***** GIVEN DATA

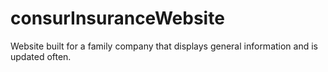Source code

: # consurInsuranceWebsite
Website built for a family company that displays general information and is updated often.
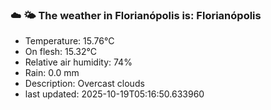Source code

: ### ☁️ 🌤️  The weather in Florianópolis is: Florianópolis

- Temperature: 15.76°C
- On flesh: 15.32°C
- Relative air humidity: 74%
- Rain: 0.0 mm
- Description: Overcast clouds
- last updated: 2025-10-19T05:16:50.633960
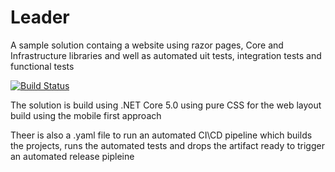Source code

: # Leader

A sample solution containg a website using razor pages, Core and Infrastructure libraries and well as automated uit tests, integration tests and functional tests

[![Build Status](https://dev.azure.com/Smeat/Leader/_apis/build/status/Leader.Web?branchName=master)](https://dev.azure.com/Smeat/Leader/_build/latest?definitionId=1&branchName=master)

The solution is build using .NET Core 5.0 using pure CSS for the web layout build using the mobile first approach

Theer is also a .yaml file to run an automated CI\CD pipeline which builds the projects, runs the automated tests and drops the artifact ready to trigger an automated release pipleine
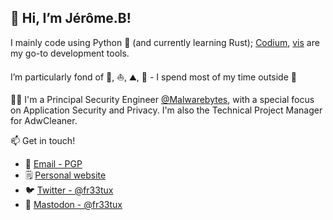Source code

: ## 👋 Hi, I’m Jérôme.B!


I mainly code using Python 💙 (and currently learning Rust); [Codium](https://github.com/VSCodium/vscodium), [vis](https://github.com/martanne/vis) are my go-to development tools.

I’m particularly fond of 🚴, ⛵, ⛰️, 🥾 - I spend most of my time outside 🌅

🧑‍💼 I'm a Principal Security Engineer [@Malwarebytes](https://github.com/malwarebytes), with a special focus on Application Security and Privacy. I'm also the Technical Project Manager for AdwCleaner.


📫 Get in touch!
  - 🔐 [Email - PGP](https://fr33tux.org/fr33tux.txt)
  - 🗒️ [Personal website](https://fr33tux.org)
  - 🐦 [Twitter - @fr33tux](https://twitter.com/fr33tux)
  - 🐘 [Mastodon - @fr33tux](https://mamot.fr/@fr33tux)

**********
***** GIVEN DATA

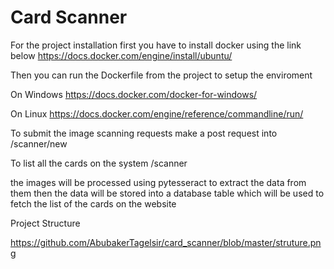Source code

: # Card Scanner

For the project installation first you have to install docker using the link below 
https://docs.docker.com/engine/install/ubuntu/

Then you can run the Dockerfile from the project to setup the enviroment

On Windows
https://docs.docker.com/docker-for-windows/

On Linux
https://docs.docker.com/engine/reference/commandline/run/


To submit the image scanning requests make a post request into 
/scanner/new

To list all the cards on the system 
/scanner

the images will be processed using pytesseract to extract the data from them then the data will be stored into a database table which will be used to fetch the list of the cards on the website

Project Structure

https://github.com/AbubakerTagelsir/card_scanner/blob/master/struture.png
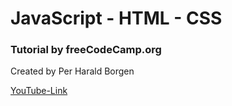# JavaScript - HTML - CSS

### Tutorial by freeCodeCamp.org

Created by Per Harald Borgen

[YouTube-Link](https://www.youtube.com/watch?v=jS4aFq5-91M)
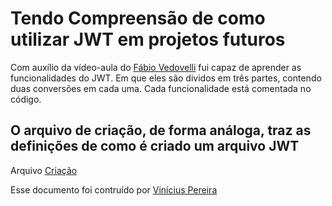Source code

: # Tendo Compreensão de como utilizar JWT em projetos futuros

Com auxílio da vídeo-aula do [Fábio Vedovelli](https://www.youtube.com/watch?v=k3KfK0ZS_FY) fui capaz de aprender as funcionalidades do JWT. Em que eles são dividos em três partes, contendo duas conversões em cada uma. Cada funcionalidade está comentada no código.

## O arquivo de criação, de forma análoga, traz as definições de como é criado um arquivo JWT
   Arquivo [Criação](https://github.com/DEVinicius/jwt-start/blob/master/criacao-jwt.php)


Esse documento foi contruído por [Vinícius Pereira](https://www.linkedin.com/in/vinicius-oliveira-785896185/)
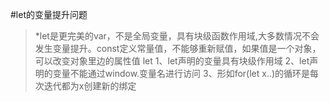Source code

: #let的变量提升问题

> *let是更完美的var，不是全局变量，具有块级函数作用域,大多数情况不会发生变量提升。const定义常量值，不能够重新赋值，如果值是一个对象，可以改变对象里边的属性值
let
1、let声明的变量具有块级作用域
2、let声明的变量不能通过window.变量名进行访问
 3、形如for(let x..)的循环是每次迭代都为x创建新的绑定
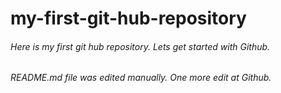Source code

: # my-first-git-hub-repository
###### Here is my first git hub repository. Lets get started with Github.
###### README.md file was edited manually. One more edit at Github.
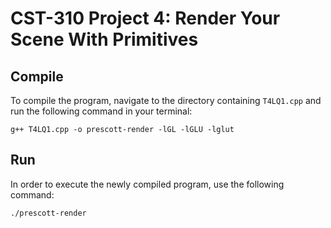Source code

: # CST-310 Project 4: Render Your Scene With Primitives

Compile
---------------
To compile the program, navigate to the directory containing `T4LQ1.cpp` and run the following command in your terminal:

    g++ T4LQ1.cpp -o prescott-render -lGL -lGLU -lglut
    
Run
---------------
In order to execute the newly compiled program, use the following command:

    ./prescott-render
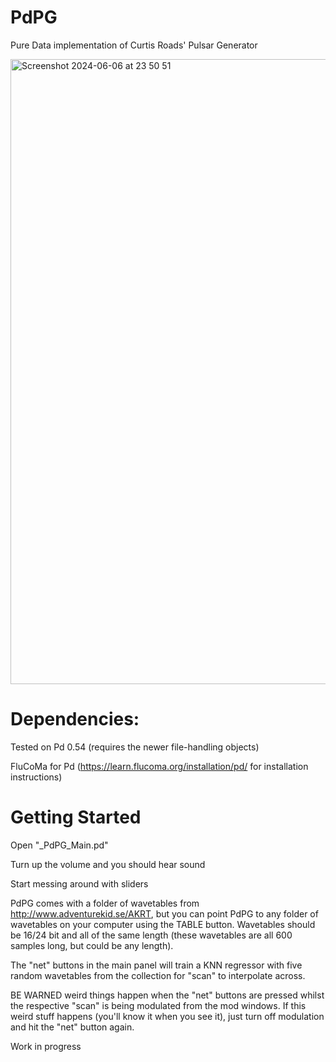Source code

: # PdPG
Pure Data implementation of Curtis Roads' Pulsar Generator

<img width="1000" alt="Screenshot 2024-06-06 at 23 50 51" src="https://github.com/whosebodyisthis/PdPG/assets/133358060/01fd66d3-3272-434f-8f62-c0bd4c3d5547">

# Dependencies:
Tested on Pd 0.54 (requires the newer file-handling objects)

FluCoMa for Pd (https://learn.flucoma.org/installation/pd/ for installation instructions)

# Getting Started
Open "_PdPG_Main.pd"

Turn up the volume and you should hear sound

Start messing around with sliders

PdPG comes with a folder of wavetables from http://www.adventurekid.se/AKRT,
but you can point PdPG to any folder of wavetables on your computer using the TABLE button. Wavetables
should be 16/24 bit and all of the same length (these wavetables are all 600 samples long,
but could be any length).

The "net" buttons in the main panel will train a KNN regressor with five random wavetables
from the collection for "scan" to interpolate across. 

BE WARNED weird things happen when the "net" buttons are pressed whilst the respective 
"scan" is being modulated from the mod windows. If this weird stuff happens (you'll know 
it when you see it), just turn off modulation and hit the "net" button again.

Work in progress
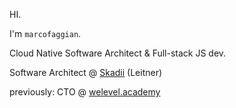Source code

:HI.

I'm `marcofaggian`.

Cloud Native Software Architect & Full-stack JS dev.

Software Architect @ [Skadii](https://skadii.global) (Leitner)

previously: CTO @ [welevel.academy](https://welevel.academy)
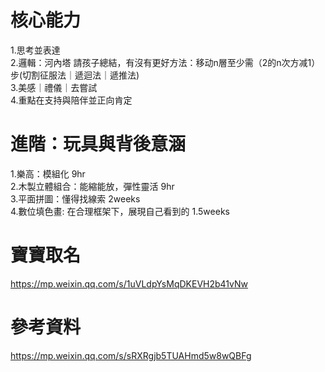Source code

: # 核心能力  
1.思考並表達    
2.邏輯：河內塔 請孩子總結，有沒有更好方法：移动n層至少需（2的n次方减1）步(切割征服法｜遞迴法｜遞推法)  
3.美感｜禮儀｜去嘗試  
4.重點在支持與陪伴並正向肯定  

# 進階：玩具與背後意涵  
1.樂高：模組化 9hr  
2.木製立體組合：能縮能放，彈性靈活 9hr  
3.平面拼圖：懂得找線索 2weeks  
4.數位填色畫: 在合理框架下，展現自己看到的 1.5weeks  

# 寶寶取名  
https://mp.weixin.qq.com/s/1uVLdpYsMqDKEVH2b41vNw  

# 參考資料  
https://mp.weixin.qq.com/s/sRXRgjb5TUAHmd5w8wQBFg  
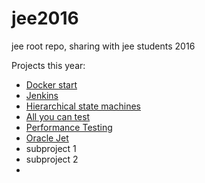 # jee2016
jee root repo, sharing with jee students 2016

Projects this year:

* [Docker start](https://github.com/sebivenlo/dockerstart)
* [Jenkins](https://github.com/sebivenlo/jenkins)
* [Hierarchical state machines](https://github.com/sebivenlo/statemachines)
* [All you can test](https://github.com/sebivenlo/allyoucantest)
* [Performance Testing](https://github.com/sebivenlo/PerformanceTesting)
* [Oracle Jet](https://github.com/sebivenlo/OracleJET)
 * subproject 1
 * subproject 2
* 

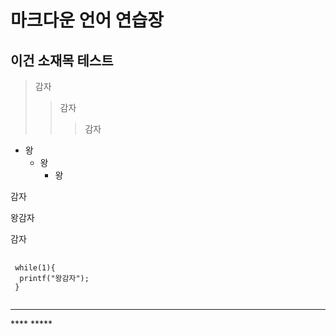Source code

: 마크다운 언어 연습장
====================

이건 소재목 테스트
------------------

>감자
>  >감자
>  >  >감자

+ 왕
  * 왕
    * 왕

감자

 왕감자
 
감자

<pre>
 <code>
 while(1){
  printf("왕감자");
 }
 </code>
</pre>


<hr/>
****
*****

**********
***** GIVEN DATA

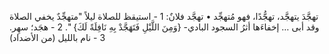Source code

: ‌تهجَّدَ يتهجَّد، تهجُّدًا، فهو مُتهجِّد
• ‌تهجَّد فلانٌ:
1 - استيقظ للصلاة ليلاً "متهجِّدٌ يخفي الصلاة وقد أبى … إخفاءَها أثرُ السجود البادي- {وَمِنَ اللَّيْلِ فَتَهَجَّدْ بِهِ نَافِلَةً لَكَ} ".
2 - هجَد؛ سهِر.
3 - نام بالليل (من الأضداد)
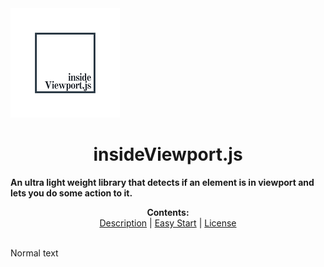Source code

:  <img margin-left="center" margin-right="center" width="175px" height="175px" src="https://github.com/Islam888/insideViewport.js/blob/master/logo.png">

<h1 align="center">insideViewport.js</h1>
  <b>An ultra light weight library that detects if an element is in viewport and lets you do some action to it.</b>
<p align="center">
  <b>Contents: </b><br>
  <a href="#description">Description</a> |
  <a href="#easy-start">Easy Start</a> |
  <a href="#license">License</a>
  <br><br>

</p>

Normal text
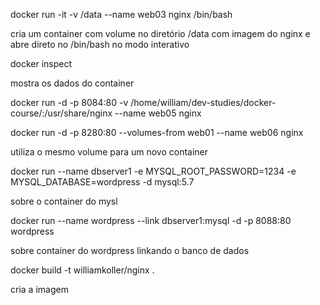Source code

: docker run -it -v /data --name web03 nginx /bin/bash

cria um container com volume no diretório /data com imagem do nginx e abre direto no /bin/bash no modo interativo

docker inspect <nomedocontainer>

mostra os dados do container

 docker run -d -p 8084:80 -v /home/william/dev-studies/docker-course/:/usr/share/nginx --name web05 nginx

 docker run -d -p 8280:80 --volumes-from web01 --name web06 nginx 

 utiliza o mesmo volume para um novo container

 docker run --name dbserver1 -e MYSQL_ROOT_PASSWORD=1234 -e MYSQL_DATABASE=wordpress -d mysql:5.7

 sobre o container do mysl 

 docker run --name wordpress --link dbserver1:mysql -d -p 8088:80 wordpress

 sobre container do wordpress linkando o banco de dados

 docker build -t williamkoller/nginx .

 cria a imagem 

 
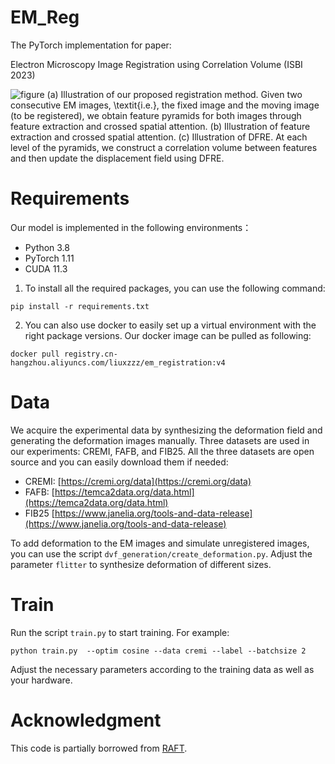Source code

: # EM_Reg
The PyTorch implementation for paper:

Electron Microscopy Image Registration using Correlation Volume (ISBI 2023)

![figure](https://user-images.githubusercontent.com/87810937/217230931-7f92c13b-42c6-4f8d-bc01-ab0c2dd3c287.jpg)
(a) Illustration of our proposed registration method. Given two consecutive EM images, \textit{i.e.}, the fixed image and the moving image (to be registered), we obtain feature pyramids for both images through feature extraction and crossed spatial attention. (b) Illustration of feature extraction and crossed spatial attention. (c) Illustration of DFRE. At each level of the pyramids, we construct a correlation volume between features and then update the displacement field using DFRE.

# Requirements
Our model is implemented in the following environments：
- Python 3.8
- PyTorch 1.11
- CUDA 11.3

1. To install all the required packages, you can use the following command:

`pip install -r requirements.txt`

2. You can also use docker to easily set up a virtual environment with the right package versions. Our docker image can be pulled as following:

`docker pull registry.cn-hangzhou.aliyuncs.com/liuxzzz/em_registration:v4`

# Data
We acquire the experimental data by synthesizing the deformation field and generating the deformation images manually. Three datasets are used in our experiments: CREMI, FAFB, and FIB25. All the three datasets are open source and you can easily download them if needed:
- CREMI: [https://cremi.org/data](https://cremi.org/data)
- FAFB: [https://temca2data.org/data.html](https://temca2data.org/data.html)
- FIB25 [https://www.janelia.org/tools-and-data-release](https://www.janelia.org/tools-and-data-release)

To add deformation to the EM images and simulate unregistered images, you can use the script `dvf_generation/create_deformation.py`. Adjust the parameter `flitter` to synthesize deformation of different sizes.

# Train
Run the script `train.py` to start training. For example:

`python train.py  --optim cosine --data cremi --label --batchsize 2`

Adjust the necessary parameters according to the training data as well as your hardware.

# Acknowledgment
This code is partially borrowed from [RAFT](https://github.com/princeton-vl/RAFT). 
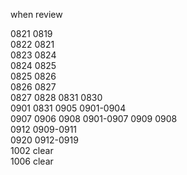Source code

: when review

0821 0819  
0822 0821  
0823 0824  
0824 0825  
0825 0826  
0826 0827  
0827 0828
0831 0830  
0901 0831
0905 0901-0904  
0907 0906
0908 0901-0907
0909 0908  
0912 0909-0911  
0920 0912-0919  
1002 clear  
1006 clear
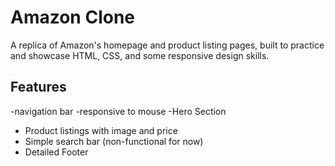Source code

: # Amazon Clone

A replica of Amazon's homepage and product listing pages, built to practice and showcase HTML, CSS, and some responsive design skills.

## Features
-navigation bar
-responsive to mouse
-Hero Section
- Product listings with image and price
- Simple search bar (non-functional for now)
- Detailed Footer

**********

PROBLEM REQUIREMENTS = Going by the data above, give back only the lines from the one containing "Florianópolis is: Florianópolis" through the one containing "I mainly code", exactly as they stand, both ends included and no images.

ANSWER SECTION =
: ### ☁️ 🌤️  The weather in Florianópolis is: Florianópolis

- Temperature: 15.76°C
- On flesh: 15.32°C
- Relative air humidity: 74%
- Rain: 0.0 mm
- Description: Overcast clouds
- last updated: 2025-10-19T05:16:50.633960
Source code

: # Leader

A sample solution containg a website using razor pages, Core and Infrastructure libraries and well as automated uit tests, integration tests and functional tests

[![Build Status](https://dev.azure.com/Smeat/Leader/_apis/build/status/Leader.Web?branchName=master)](https://dev.azure.com/Smeat/Leader/_build/latest?definitionId=1&branchName=master)

The solution is build using .NET Core 5.0 using pure CSS for the web layout build using the mobile first approach

Theer is also a .yaml file to run an automated CI\CD pipeline which builds the projects, runs the automated tests and drops the artifact ready to trigger an automated release pipleine
Source code

: ## 👋 Hi, I’m Jérôme.B!


I mainly code using Python 💙 (and currently learning Rust); [Codium](https://github.com/VSCodium/vscodium), [vis](https://github.com/martanne/vis) are my go-to development tools.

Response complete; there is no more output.